**Requirement:** Extract every field line from each of the items below, keeping each line word for word.

**Extracted records:**
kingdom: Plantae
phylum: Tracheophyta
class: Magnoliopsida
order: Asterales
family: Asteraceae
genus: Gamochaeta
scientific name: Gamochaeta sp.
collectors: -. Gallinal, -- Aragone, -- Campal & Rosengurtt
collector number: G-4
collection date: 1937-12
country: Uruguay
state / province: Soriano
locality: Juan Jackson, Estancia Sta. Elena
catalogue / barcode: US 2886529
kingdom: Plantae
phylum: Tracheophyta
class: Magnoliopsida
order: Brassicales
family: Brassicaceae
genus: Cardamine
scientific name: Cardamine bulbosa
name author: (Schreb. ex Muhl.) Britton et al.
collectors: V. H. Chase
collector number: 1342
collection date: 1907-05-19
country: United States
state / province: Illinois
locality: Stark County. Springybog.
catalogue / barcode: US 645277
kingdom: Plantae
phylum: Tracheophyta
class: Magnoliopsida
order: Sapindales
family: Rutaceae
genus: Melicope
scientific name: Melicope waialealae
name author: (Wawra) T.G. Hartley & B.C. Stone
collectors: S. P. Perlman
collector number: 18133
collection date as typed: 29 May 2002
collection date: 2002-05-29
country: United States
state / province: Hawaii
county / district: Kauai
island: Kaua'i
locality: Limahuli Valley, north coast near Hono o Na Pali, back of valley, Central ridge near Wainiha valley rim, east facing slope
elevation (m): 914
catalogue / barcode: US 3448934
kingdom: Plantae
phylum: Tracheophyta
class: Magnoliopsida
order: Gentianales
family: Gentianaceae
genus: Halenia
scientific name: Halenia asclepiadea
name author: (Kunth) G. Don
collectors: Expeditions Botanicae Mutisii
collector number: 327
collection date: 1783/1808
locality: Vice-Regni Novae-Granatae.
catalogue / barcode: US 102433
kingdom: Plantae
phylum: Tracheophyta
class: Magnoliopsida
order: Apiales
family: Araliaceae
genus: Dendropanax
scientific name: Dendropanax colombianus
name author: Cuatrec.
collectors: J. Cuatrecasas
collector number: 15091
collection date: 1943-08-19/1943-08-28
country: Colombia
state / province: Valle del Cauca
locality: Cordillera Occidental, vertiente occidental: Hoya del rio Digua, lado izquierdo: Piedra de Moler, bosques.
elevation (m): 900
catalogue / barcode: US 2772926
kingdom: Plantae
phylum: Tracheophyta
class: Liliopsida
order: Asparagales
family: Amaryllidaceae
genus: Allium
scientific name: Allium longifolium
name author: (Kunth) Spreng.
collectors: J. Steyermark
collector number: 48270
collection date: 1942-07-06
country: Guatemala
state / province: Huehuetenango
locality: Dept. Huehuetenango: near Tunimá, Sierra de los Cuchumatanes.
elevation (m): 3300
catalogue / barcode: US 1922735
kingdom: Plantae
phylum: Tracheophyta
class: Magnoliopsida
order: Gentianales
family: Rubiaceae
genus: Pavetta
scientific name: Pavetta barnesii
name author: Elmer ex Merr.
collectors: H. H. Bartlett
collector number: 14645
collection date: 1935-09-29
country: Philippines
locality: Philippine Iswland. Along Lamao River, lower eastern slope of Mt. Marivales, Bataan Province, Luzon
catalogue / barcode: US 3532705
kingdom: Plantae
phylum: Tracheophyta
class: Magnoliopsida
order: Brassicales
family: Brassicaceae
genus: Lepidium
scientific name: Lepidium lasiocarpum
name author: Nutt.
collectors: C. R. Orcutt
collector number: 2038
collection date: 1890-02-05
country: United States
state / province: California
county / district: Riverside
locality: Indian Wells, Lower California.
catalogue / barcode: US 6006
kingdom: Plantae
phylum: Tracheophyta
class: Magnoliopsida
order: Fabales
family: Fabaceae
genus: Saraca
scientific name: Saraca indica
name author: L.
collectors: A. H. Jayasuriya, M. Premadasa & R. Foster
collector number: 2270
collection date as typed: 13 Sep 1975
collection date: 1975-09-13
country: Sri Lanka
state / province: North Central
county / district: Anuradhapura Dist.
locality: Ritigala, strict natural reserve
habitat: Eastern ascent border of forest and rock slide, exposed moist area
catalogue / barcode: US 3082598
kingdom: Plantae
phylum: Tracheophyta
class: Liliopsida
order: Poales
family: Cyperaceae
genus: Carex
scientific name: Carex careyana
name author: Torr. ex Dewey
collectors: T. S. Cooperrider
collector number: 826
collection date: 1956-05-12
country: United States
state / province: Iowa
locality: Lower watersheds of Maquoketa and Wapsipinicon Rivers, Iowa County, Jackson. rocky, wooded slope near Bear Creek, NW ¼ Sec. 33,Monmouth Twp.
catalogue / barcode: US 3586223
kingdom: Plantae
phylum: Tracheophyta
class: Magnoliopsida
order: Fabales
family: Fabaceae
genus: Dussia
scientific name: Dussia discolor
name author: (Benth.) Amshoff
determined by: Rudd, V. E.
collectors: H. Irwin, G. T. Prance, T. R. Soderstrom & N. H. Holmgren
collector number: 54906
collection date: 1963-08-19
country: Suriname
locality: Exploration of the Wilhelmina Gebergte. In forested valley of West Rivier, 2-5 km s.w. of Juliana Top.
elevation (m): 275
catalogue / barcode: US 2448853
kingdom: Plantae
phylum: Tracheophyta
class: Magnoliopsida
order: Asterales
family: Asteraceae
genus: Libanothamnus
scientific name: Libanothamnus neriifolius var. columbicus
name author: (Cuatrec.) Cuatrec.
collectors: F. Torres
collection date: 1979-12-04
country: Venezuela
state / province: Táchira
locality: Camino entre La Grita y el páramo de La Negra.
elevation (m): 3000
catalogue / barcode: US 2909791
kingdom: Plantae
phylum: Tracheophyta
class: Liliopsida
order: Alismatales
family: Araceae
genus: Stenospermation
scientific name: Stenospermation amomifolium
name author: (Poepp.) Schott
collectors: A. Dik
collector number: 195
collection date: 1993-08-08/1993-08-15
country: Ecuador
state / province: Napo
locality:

**Result below:**
kingdom: Plantae
phylum: Tracheophyta
class: Magnoliopsida
order: Asterales
family: Asteraceae
genus: Gamochaeta
scientific name: Gamochaeta sp.
collectors: -. Gallinal, -- Aragone, -- Campal & Rosengurtt
collector number: G-4
collection date: 1937-12
country: Uruguay
state / province: Soriano
locality: Juan Jackson, Estancia Sta. Elena
catalogue / barcode: US 2886529
kingdom: Plantae
phylum: Tracheophyta
class: Magnoliopsida
order: Brassicales
family: Brassicaceae
genus: Cardamine
scientific name: Cardamine bulbosa
name author: (Schreb. ex Muhl.) Britton et al.
collectors: V. H. Chase
collector number: 1342
collection date: 1907-05-19
country: United States
state / province: Illinois
locality: Stark County. Springybog.
catalogue / barcode: US 645277
kingdom: Plantae
phylum: Tracheophyta
class: Magnoliopsida
order: Sapindales
family: Rutaceae
genus: Melicope
scientific name: Melicope waialealae
name author: (Wawra) T.G. Hartley & B.C. Stone
collectors: S. P. Perlman
collector number: 18133
collection date as typed: 29 May 2002
collection date: 2002-05-29
country: United States
state / province: Hawaii
county / district: Kauai
island: Kaua'i
locality: Limahuli Valley, north coast near Hono o Na Pali, back of valley, Central ridge near Wainiha valley rim, east facing slope
elevation (m): 914
catalogue / barcode: US 3448934
kingdom: Plantae
phylum: Tracheophyta
class: Magnoliopsida
order: Gentianales
family: Gentianaceae
genus: Halenia
scientific name: Halenia asclepiadea
name author: (Kunth) G. Don
collectors: Expeditions Botanicae Mutisii
collector number: 327
collection date: 1783/1808
locality: Vice-Regni Novae-Granatae.
catalogue / barcode: US 102433
kingdom: Plantae
phylum: Tracheophyta
class: Magnoliopsida
order: Apiales
family: Araliaceae
genus: Dendropanax
scientific name: Dendropanax colombianus
name author: Cuatrec.
collectors: J. Cuatrecasas
collector number: 15091
collection date: 1943-08-19/1943-08-28
country: Colombia
state / province: Valle del Cauca
locality: Cordillera Occidental, vertiente occidental: Hoya del rio Digua, lado izquierdo: Piedra de Moler, bosques.
elevation (m): 900
catalogue / barcode: US 2772926
kingdom: Plantae
phylum: Tracheophyta
class: Liliopsida
order: Asparagales
family: Amaryllidaceae
genus: Allium
scientific name: Allium longifolium
name author: (Kunth) Spreng.
collectors: J. Steyermark
collector number: 48270
collection date: 1942-07-06
country: Guatemala
state / province: Huehuetenango
locality: Dept. Huehuetenango: near Tunimá, Sierra de los Cuchumatanes.
elevation (m): 3300
catalogue / barcode: US 1922735
kingdom: Plantae
phylum: Tracheophyta
class: Magnoliopsida
order: Gentianales
family: Rubiaceae
genus: Pavetta
scientific name: Pavetta barnesii
name author: Elmer ex Merr.
collectors: H. H. Bartlett
collector number: 14645
collection date: 1935-09-29
country: Philippines
locality: Philippine Iswland. Along Lamao River, lower eastern slope of Mt. Marivales, Bataan Province, Luzon
catalogue / barcode: US 3532705
kingdom: Plantae
phylum: Tracheophyta
class: Magnoliopsida
order: Brassicales
family: Brassicaceae
genus: Lepidium
scientific name: Lepidium lasiocarpum
name author: Nutt.
collectors: C. R. Orcutt
collector number: 2038
collection date: 1890-02-05
country: United States
state / province: California
county / district: Riverside
locality: Indian Wells, Lower California.
catalogue / barcode: US 6006
kingdom: Plantae
phylum: Tracheophyta
class: Magnoliopsida
order: Fabales
family: Fabaceae
genus: Saraca
scientific name: Saraca indica
name author: L.
collectors: A. H. Jayasuriya, M. Premadasa & R. Foster
collector number: 2270
collection date as typed: 13 Sep 1975
collection date: 1975-09-13
country: Sri Lanka
state / province: North Central
county / district: Anuradhapura Dist.
locality: Ritigala, strict natural reserve
habitat: Eastern ascent border of forest and rock slide, exposed moist area
catalogue / barcode: US 3082598
kingdom: Plantae
phylum: Tracheophyta
class: Liliopsida
order: Poales
family: Cyperaceae
genus: Carex
scientific name: Carex careyana
name author: Torr. ex Dewey
collectors: T. S. Cooperrider
collector number: 826
collection date: 1956-05-12
country: United States
state / province: Iowa
locality: Lower watersheds of Maquoketa and Wapsipinicon Rivers, Iowa County, Jackson. rocky, wooded slope near Bear Creek, NW ¼ Sec. 33,Monmouth Twp.
catalogue / barcode: US 3586223
kingdom: Plantae
phylum: Tracheophyta
class: Magnoliopsida
order: Fabales
family: Fabaceae
genus: Dussia
scientific name: Dussia discolor
name author: (Benth.) Amshoff
determined by: Rudd, V. E.
collectors: H. Irwin, G. T. Prance, T. R. Soderstrom & N. H. Holmgren
collector number: 54906
collection date: 1963-08-19
country: Suriname
locality: Exploration of the Wilhelmina Gebergte. In forested valley of West Rivier, 2-5 km s.w. of Juliana Top.
elevation (m): 275
catalogue / barcode: US 2448853
kingdom: Plantae
phylum: Tracheophyta
class: Magnoliopsida
order: Asterales
family: Asteraceae
genus: Libanothamnus
scientific name: Libanothamnus neriifolius var. columbicus
name author: (Cuatrec.) Cuatrec.
collectors: F. Torres
collection date: 1979-12-04
country: Venezuela
state / province: Táchira
locality: Camino entre La Grita y el páramo de La Negra.
elevation (m): 3000
catalogue / barcode: US 2909791
kingdom: Plantae
phylum: Tracheophyta
class: Liliopsida
order: Alismatales
family: Araceae
genus: Stenospermation
scientific name: Stenospermation amomifolium
name author: (Poepp.) Schott
collectors: A. Dik
collector number: 195
collection date: 1993-08-08/1993-08-15
country: Ecuador
state / province: Napo
locality:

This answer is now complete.